Saudades de nascença
Chorou doído quando nasceu. Choro diferente, sentido, como quem já chega ao mundo sofrida. Era uma menina calma, dormia como um anjo, mas às vezes ficava com o olhar triste, o semblante pensativo. Ninguém com poucos dias sentia como ela. E não havia quem soubesse explicar. Os meses se passaram e a menina continuava triste, dessas tristezas que as crianças desconhecem.
A mãe levou a um pediatra, outro e mais outro. Tudo normal, diziam, mas nada da menina desinstristecer. Ela continuava a chorar, a olhar com o pensamento longe e a avisar com todo rosto que algo lhe doía. Um dia ela ficou amuada mais tempo. Recusou a papinha, o leite, nada servia. Se ia para o berço, murmurava. Se alguém pegasse no colo, chorava. E emendou um dia no outro com o sofrimento como companheiro. Dava pequenas pausas, como quem não aguentasse tanta dor mais, meio que para descansar.

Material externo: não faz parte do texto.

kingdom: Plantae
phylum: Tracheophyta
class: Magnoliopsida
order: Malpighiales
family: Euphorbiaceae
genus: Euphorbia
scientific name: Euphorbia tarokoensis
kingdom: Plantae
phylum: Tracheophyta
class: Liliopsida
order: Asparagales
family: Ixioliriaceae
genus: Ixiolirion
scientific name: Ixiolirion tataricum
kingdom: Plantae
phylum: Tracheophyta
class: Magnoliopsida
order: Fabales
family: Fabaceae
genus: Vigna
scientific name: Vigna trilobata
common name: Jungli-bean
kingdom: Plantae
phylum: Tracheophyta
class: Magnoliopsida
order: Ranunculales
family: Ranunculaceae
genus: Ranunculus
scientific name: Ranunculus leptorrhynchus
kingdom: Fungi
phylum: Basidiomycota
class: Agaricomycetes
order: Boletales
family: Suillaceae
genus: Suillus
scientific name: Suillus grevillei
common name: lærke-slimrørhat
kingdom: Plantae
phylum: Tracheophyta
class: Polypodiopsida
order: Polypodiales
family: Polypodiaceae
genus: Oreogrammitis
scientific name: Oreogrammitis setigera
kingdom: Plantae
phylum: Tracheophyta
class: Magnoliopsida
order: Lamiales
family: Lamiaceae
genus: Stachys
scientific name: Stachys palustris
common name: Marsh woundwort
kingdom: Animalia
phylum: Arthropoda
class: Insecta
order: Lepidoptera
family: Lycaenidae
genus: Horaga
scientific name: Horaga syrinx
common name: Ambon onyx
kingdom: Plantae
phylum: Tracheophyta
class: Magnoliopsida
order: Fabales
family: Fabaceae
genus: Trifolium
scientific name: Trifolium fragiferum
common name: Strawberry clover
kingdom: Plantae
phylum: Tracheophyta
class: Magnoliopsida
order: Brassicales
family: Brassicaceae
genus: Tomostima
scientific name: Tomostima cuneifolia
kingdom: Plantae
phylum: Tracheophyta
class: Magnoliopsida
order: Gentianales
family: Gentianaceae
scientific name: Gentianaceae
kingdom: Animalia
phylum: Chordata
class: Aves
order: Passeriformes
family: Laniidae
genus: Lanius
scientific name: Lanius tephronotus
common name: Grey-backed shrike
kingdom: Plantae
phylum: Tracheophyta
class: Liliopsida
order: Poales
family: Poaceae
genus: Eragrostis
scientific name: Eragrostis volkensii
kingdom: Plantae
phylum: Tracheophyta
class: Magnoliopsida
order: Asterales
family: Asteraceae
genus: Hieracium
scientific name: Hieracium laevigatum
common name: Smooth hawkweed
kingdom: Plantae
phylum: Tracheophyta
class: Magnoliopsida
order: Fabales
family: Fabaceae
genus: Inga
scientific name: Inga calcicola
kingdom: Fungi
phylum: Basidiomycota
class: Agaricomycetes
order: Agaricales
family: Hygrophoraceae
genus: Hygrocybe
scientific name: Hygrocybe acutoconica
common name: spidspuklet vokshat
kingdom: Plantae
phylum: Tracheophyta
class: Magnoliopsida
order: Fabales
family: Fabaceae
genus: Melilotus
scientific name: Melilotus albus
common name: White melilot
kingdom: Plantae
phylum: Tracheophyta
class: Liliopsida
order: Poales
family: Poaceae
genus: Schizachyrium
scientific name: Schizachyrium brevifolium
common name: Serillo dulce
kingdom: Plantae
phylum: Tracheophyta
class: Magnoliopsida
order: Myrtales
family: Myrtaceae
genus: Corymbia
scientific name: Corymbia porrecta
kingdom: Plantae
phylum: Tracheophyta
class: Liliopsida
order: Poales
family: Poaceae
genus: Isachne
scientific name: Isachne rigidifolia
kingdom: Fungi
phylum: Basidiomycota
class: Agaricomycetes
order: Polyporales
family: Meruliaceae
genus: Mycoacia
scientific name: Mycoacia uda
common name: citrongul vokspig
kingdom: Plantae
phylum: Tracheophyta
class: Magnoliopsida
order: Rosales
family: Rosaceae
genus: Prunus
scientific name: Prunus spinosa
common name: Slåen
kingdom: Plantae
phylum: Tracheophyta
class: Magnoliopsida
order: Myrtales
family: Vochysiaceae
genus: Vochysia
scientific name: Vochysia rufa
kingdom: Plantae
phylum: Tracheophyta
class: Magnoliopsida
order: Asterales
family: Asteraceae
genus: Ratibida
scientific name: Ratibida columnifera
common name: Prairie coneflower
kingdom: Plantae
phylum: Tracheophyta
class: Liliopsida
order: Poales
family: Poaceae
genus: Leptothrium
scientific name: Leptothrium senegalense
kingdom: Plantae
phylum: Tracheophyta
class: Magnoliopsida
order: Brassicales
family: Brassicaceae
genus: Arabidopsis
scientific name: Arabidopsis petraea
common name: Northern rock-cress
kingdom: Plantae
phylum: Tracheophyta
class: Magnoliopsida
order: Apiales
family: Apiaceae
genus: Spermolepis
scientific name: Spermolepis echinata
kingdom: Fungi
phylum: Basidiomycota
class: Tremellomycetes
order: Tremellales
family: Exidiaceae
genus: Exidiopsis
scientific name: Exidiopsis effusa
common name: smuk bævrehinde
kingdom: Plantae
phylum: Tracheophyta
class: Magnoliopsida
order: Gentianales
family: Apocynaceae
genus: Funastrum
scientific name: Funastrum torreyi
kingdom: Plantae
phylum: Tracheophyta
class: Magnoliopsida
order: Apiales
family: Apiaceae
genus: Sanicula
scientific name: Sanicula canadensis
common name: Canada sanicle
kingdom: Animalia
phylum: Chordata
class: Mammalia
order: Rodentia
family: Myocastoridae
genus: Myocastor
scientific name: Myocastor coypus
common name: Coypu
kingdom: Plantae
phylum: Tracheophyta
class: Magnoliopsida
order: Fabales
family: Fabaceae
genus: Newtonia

A mãe começou a entrar em desespero. Os choros, a tristeza, castigavam cada vez mais a bebê. A esperança com os médicos tinha acabado. Começou a dar chás – camomila, erva cideira, toda sorte de ramo que diziam tranquilizar. Só que era tristeza, não era nervosismo. Rezar ela rezava em todo lugar, carregava um terço 24 horas por dia e pedia a Deus que mostrasse o caminho.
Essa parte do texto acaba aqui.